(Task directions) Please give the data again in full, precisely as it is written.

===== Given information =====

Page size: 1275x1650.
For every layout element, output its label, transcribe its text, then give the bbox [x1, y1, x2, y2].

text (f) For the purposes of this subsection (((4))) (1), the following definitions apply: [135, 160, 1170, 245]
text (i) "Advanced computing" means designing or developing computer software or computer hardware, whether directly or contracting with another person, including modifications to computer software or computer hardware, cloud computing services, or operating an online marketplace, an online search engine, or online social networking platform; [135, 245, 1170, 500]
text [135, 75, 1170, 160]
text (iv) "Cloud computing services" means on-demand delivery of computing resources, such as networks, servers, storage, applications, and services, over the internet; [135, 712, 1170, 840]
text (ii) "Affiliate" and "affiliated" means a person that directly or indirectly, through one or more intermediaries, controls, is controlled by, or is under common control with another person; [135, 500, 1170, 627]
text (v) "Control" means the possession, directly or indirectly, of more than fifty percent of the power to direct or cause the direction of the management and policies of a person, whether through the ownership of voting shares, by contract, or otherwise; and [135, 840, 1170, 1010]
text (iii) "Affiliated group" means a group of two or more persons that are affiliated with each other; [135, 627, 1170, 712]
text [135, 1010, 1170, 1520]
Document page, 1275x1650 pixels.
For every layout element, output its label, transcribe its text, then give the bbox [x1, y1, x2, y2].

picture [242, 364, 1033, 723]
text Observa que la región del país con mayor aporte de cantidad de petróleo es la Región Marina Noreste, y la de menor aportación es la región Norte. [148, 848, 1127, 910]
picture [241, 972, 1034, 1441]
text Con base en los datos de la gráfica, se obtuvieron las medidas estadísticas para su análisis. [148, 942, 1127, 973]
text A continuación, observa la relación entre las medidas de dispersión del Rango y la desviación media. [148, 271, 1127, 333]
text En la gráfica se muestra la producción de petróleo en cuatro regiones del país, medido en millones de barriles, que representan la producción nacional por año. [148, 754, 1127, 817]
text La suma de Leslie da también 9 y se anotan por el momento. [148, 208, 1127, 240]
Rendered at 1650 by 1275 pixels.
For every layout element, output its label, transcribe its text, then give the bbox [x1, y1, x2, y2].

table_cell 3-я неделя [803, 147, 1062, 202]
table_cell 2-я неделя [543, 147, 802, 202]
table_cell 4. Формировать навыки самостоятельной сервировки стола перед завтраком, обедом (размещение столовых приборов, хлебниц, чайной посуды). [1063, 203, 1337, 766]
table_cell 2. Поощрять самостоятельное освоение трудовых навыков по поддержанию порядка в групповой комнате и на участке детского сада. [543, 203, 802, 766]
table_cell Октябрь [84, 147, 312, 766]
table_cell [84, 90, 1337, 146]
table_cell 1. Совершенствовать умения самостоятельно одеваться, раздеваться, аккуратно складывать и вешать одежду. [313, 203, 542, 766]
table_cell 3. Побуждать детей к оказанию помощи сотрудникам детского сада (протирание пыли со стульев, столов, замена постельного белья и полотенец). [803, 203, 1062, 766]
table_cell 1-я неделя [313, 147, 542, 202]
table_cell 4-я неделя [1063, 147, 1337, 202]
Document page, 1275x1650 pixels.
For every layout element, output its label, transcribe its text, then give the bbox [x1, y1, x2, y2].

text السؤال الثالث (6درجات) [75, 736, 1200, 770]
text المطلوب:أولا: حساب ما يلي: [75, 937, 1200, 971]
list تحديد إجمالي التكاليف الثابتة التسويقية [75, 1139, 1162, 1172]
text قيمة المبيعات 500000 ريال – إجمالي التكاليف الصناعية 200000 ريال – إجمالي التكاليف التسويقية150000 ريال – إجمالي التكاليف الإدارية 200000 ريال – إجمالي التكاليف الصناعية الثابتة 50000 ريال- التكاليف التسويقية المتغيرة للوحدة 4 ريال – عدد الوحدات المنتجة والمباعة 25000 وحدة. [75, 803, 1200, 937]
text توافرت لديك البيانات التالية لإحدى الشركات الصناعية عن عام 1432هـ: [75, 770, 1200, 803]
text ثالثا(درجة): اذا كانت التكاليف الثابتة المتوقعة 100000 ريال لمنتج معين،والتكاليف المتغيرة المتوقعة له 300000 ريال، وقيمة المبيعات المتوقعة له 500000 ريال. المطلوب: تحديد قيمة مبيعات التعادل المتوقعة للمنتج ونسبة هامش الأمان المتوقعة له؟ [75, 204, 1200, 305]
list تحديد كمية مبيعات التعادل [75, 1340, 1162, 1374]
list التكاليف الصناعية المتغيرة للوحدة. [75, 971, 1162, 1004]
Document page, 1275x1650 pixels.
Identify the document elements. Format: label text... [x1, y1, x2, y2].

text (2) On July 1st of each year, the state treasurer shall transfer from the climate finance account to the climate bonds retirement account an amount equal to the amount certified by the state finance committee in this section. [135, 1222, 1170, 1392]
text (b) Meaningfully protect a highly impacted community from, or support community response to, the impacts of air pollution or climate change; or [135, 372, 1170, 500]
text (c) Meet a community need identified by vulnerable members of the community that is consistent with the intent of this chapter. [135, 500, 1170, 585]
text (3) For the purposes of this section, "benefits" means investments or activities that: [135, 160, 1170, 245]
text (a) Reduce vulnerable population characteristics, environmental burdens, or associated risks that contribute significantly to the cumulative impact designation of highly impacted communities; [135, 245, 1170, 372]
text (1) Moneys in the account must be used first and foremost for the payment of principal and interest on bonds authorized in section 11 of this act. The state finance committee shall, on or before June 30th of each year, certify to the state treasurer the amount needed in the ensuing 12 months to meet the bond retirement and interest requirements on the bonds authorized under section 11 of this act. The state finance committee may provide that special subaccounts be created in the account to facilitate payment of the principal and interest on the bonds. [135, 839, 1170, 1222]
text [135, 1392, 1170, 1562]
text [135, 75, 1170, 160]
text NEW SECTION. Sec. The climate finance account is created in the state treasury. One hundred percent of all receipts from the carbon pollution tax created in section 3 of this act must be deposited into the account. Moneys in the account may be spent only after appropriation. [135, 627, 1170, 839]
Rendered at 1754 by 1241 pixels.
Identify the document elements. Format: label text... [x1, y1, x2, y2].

=====

(Written response)
Page size: 1275x1650.
For every layout element, output its label, transcribe its text, then give the bbox [x1, y1, x2, y2].

text (f) For the purposes of this subsection (((4))) (1), the following definitions apply: [135, 160, 1170, 245]
text (i) "Advanced computing" means designing or developing computer software or computer hardware, whether directly or contracting with another person, including modifications to computer software or computer hardware, cloud computing services, or operating an online marketplace, an online search engine, or online social networking platform; [135, 245, 1170, 500]
text [135, 75, 1170, 160]
text (iv) "Cloud computing services" means on-demand delivery of computing resources, such as networks, servers, storage, applications, and services, over the internet; [135, 712, 1170, 840]
text (ii) "Affiliate" and "affiliated" means a person that directly or indirectly, through one or more intermediaries, controls, is controlled by, or is under common control with another person; [135, 500, 1170, 627]
text (v) "Control" means the possession, directly or indirectly, of more than fifty percent of the power to direct or cause the direction of the management and policies of a person, whether through the ownership of voting shares, by contract, or otherwise; and [135, 840, 1170, 1010]
text (iii) "Affiliated group" means a group of two or more persons that are affiliated with each other; [135, 627, 1170, 712]
text [135, 1010, 1170, 1520]
Document page, 1275x1650 pixels.
For every layout element, output its label, transcribe its text, then give the bbox [x1, y1, x2, y2].

picture [242, 364, 1033, 723]
text Observa que la región del país con mayor aporte de cantidad de petróleo es la Región Marina Noreste, y la de menor aportación es la región Norte. [148, 848, 1127, 910]
picture [241, 972, 1034, 1441]
text Con base en los datos de la gráfica, se obtuvieron las medidas estadísticas para su análisis. [148, 942, 1127, 973]
text A continuación, observa la relación entre las medidas de dispersión del Rango y la desviación media. [148, 271, 1127, 333]
text En la gráfica se muestra la producción de petróleo en cuatro regiones del país, medido en millones de barriles, que representan la producción nacional por año. [148, 754, 1127, 817]
text La suma de Leslie da también 9 y se anotan por el momento. [148, 208, 1127, 240]
Rendered at 1650 by 1275 pixels.
For every layout element, output its label, transcribe its text, then give the bbox [x1, y1, x2, y2].

table_cell 3-я неделя [803, 147, 1062, 202]
table_cell 2-я неделя [543, 147, 802, 202]
table_cell 4. Формировать навыки самостоятельной сервировки стола перед завтраком, обедом (размещение столовых приборов, хлебниц, чайной посуды). [1063, 203, 1337, 766]
table_cell 2. Поощрять самостоятельное освоение трудовых навыков по поддержанию порядка в групповой комнате и на участке детского сада. [543, 203, 802, 766]
table_cell Октябрь [84, 147, 312, 766]
table_cell [84, 90, 1337, 146]
table_cell 1. Совершенствовать умения самостоятельно одеваться, раздеваться, аккуратно складывать и вешать одежду. [313, 203, 542, 766]
table_cell 3. Побуждать детей к оказанию помощи сотрудникам детского сада (протирание пыли со стульев, столов, замена постельного белья и полотенец). [803, 203, 1062, 766]
table_cell 1-я неделя [313, 147, 542, 202]
table_cell 4-я неделя [1063, 147, 1337, 202]
Document page, 1275x1650 pixels.
For every layout element, output its label, transcribe its text, then give the bbox [x1, y1, x2, y2].

text السؤال الثالث (6درجات) [75, 736, 1200, 770]
text المطلوب:أولا: حساب ما يلي: [75, 937, 1200, 971]
list تحديد إجمالي التكاليف الثابتة التسويقية [75, 1139, 1162, 1172]
text قيمة المبيعات 500000 ريال – إجمالي التكاليف الصناعية 200000 ريال – إجمالي التكاليف التسويقية150000 ريال – إجمالي التكاليف الإدارية 200000 ريال – إجمالي التكاليف الصناعية الثابتة 50000 ريال- التكاليف التسويقية المتغيرة للوحدة 4 ريال – عدد الوحدات المنتجة والمباعة 25000 وحدة. [75, 803, 1200, 937]
text توافرت لديك البيانات التالية لإحدى الشركات الصناعية عن عام 1432هـ: [75, 770, 1200, 803]
text ثالثا(درجة): اذا كانت التكاليف الثابتة المتوقعة 100000 ريال لمنتج معين،والتكاليف المتغيرة المتوقعة له 300000 ريال، وقيمة المبيعات المتوقعة له 500000 ريال. المطلوب: تحديد قيمة مبيعات التعادل المتوقعة للمنتج ونسبة هامش الأمان المتوقعة له؟ [75, 204, 1200, 305]
list تحديد كمية مبيعات التعادل [75, 1340, 1162, 1374]
list التكاليف الصناعية المتغيرة للوحدة. [75, 971, 1162, 1004]
Document page, 1275x1650 pixels.
Identify the document elements. Format: label text... [x1, y1, x2, y2].

text (2) On July 1st of each year, the state treasurer shall transfer from the climate finance account to the climate bonds retirement account an amount equal to the amount certified by the state finance committee in this section. [135, 1222, 1170, 1392]
text (b) Meaningfully protect a highly impacted community from, or support community response to, the impacts of air pollution or climate change; or [135, 372, 1170, 500]
text (c) Meet a community need identified by vulnerable members of the community that is consistent with the intent of this chapter. [135, 500, 1170, 585]
text (3) For the purposes of this section, "benefits" means investments or activities that: [135, 160, 1170, 245]
text (a) Reduce vulnerable population characteristics, environmental burdens, or associated risks that contribute significantly to the cumulative impact designation of highly impacted communities; [135, 245, 1170, 372]
text (1) Moneys in the account must be used first and foremost for the payment of principal and interest on bonds authorized in section 11 of this act. The state finance committee shall, on or before June 30th of each year, certify to the state treasurer the amount needed in the ensuing 12 months to meet the bond retirement and interest requirements on the bonds authorized under section 11 of this act. The state finance committee may provide that special subaccounts be created in the account to facilitate payment of the principal and interest on the bonds. [135, 839, 1170, 1222]
text [135, 1392, 1170, 1562]
text [135, 75, 1170, 160]
text NEW SECTION. Sec. The climate finance account is created in the state treasury. One hundred percent of all receipts from the carbon pollution tax created in section 3 of this act must be deposited into the account. Moneys in the account may be spent only after appropriation. [135, 627, 1170, 839]
Rendered at 1754 by 1241 pixels.
Identify the document elements. Format: label text... [x1, y1, x2, y2].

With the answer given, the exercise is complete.